→ **EXERCISE INPUTS**
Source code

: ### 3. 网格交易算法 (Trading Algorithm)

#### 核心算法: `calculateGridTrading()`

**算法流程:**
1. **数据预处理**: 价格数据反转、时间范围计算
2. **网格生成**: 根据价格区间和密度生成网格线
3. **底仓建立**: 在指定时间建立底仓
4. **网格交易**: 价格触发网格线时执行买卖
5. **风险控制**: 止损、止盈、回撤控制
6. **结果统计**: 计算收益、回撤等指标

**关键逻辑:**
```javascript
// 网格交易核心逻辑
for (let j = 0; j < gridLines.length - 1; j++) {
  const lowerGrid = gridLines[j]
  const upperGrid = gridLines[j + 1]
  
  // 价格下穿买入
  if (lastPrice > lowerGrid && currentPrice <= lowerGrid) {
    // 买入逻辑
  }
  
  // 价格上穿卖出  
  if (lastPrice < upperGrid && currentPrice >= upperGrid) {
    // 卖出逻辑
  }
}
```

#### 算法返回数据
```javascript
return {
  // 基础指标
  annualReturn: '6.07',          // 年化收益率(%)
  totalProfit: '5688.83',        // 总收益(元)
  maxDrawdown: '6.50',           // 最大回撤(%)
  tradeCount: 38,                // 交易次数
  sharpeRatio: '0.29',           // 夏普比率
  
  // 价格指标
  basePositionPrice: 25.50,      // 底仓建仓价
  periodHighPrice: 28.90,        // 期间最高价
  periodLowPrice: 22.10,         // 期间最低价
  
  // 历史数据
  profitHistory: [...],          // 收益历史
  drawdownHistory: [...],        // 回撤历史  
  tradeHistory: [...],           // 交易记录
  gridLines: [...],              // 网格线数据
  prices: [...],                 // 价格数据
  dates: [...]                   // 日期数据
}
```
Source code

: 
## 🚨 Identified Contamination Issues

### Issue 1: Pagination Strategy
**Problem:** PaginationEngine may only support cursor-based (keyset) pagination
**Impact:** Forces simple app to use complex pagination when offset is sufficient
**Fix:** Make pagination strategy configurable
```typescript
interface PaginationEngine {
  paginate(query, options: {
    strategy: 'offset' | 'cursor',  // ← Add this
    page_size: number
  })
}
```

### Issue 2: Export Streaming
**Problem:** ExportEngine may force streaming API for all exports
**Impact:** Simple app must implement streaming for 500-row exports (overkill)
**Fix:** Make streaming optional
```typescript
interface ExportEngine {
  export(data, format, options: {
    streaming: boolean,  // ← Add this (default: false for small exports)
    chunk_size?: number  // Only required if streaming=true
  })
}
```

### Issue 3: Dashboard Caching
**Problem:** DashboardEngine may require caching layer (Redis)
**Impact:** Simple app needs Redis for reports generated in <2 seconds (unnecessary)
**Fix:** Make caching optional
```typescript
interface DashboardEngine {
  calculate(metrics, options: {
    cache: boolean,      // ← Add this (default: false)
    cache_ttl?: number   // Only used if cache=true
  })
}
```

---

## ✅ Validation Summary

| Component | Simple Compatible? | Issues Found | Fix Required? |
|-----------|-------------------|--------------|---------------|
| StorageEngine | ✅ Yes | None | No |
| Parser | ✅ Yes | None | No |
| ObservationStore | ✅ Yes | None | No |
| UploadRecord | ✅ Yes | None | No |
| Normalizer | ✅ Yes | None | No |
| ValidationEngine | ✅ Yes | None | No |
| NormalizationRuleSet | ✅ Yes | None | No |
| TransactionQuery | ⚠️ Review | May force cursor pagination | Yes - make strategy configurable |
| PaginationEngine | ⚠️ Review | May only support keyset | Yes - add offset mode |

→ **WORK INSTRUCTION**
Since only a number is wanted, report how many lines of the listing include the word "configurable".

→ **EXERCISE RESPONSE**
2